A fractal economy
A fractal is a structure that is similar at every scale, like a fern, where the shape of the whole plant is similar to the shape of each branch, which is similar to each frond on each branch.
That fern was generated on a computer by Michael Barnsley, but the real ones are like that, too:
An economy at every scale contains processes which take existing resources as inputs and from them, create new resources as outputs.
So for example, a gardener does some work (a resource) and takes some seeds (resources) and plants them in some soil (a resource) and feeds them some compost (a resource created by decomposition from other resources that otherwise would have been wasted) and the seeds enjoy some water and sunlight. The seeds eat the compost and drink the water and use the sunlight as energy and develop into a plant. Maybe a tomato plant. The gardeners eventually harvest the tomatoes, which are the outputs created from all of those inputs via that process.
And of course you could zoom into that whole process and see smaller processes, for example, in each seed, as it develops into a plant. See germination process.
As the gardeners work, they are serenaded by a violinist and a pianist playing on on a stage carried by a forklift.
So the inputs to the whole process of planting include the work of the gardeners, the seeds, the soil, the compost, the sun and rain, and the musicians carried on the forklift.
The outputs include more than tomatoes, but some of the tomatoes become inputs to pizzas baked in the community pizzeria, which feed the hungry gardeners and musicians. And many more tomatoes and other Solawi outputs feed the surrounding community.
But at a larger scale, the whole Solawi requires inputs of money, because many of the other inputs need to be purchased from the surrounding capitalist economy. The Solawi is financed by its members, who participate in yearly budget negotiations between the farmers who figure out how much money will be needed and the community members who will provide the funds. Typically, it takes several rounds of negotiations before everybody agrees to the budget.
Johannes Winter describes the budget negotiation rounds and also some of the ways Solawis are expanding in this paper: https://cld.wntr.org/index.php/s/BcsH5YJ2JRtANPR
The way that Solawis work has become so successful that their practices are spreading out to cover more than food, to community-managed economies.
“Solawi...works according to the principle of sharing costs and harvest: A group of people forms a community and allocates the entire running costs of an agricultural operation to all members. This changes the relationship between consumers and producers – they share the risk and responsibility for the production of the food and the development of the organization. The products are no longer sold for a market price, but distributed to the members, because the running costs are already covered by the members' contributions.

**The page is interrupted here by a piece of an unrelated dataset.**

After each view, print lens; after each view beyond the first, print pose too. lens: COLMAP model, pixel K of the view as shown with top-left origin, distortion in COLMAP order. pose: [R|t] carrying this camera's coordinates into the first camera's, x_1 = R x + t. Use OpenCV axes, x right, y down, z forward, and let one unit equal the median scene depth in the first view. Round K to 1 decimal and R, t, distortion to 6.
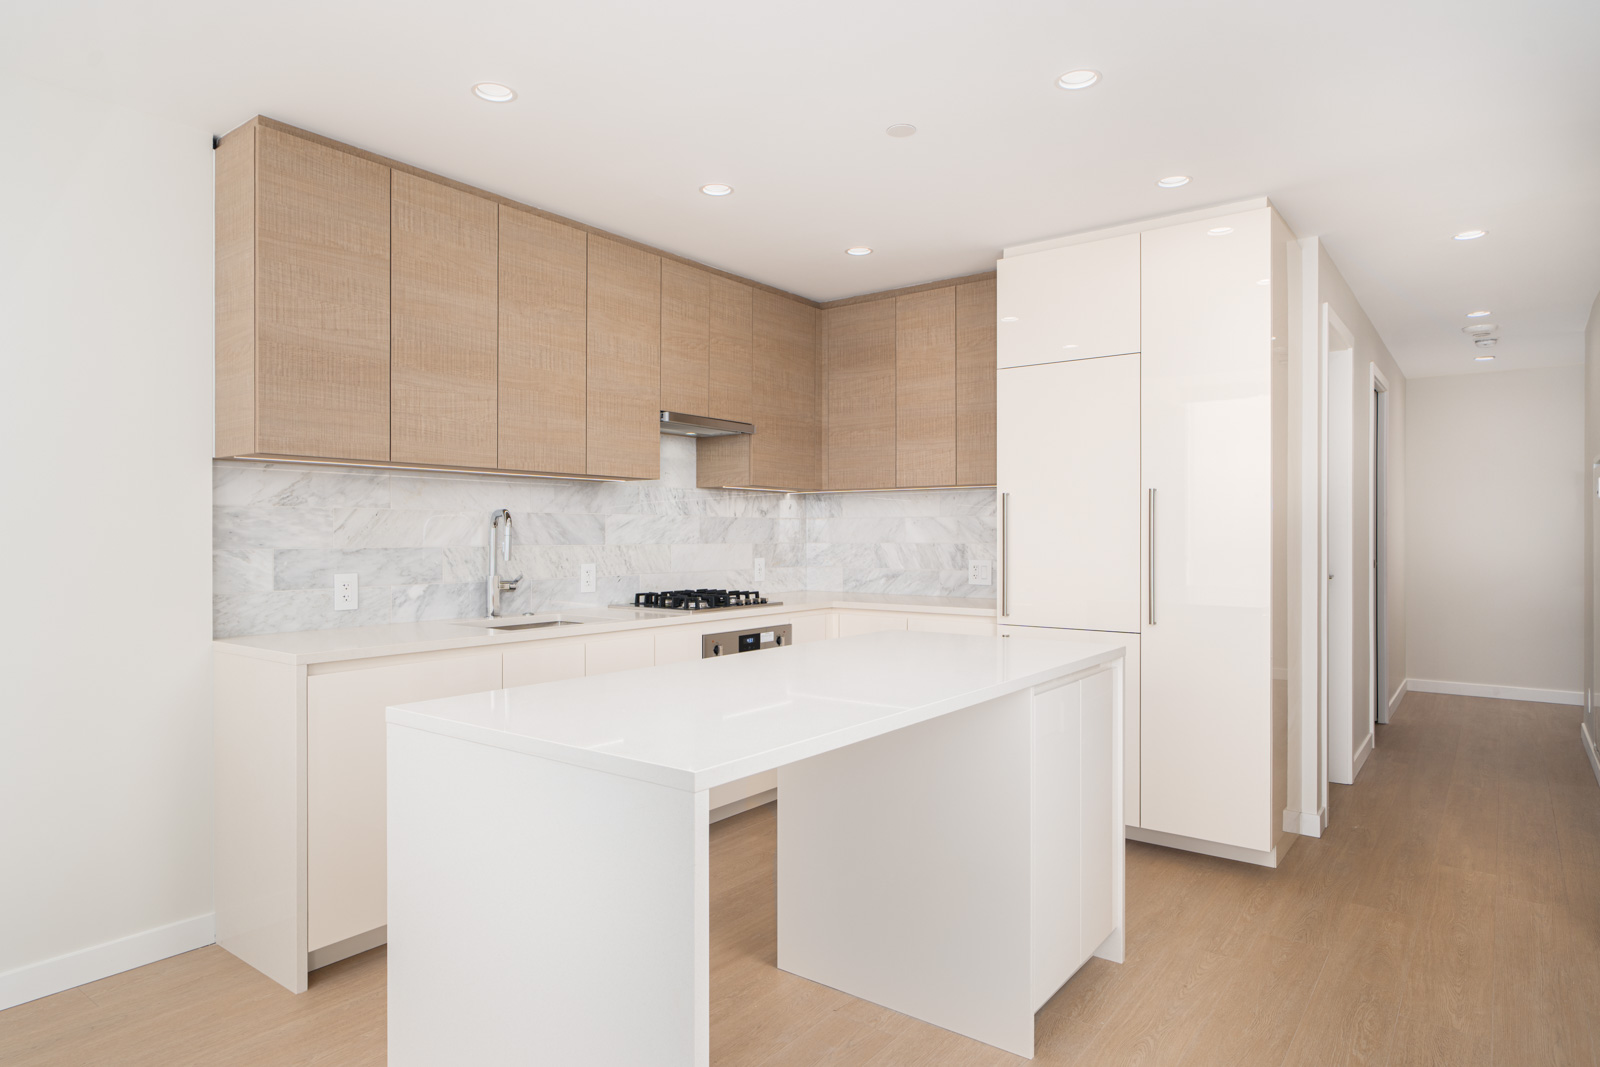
lens RADIAL K [[924.1, 0, 790.5], [0, 924.1, 537.7], [0, 0, 1]] dist [-0.005632, 0.005580]
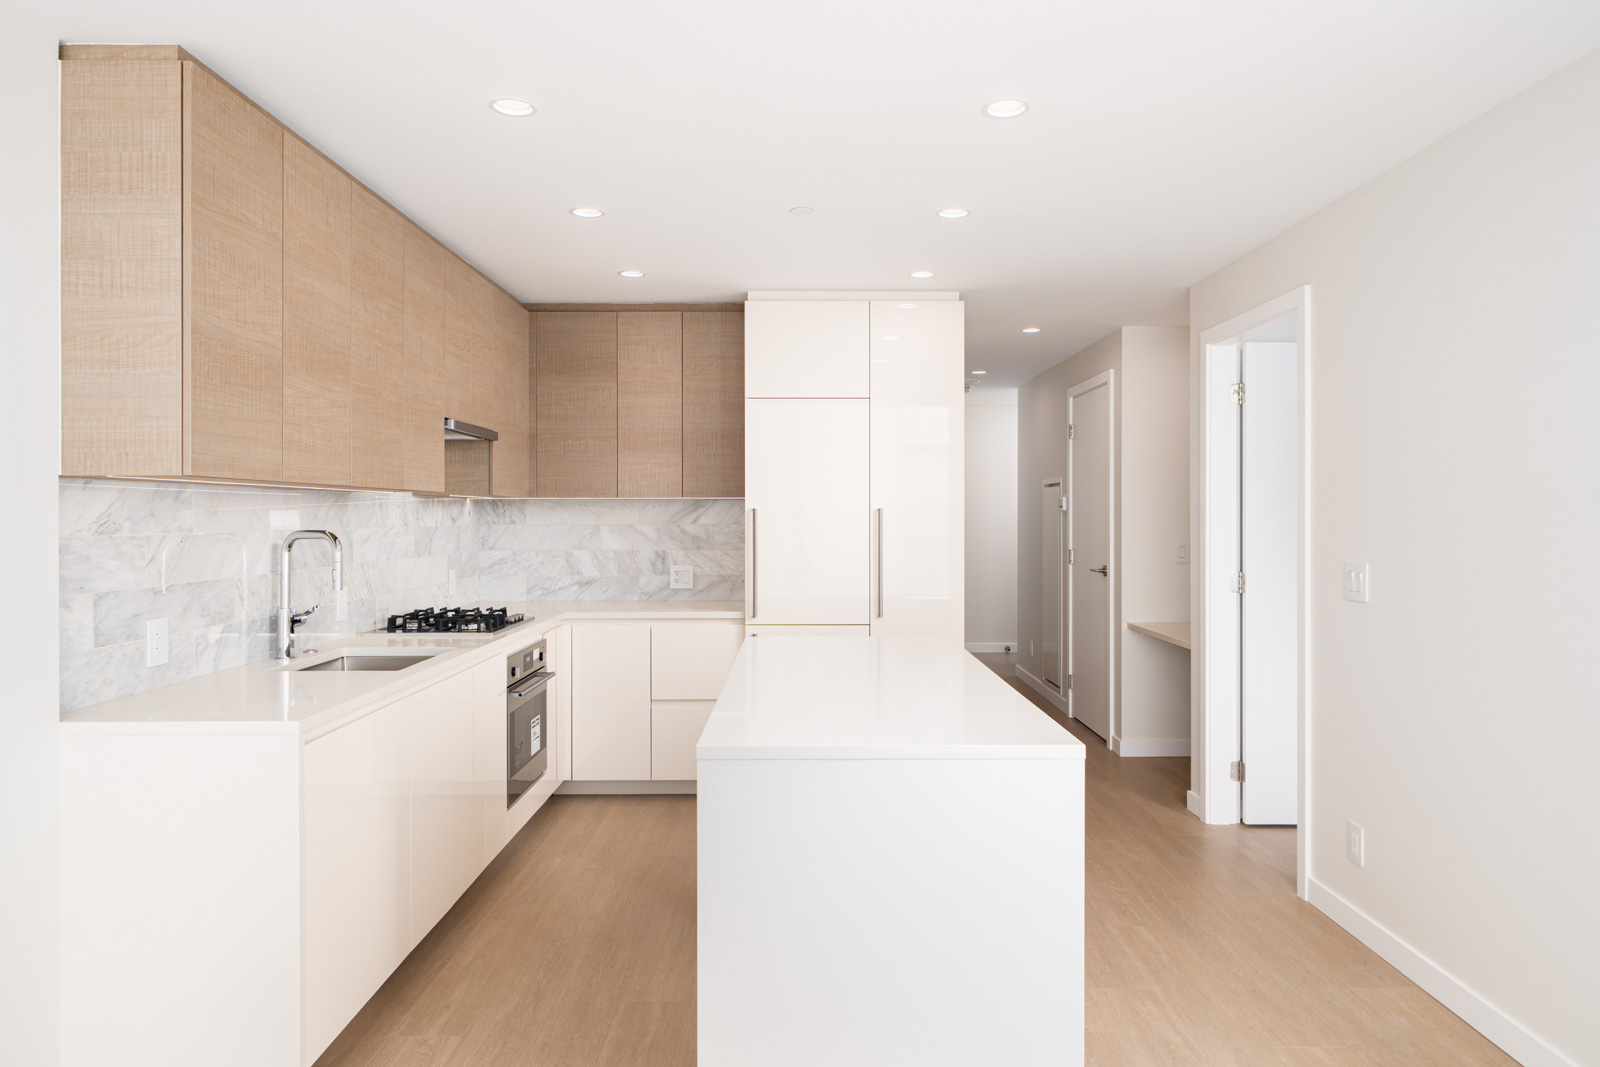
lens RADIAL K [[988.4, 0, 809.8], [0, 988.4, 520.5], [0, 0, 1]] dist [-0.004076, 0.001392]
pose [[0.788446, -0.003636, 0.615094, -0.468678], [0.002609, 0.999993, 0.002566, -0.037381], [-0.615099, -0.000418, 0.788450, 0.003277]]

“This principle can also be transferred to other areas – from a jointly funded health center to energy supply, crafts, gastronomy and creative services to providers of leisure activities.”
I think growing up and out from the roots would make the most sense. Like from food crops to food processing to cafeterias: maybe first the school cafeteria and later an open community cafeteria. From using farm equipment to repairing farm equipment and then producing farm equipment, maybe by mining junkyards for inputs. Start to use mutual credit and/or a community currency instead of the coin o' the realm. Maybe somewhere in that process the capitalist system becomes irrelevant.
I'd like to live in such a community.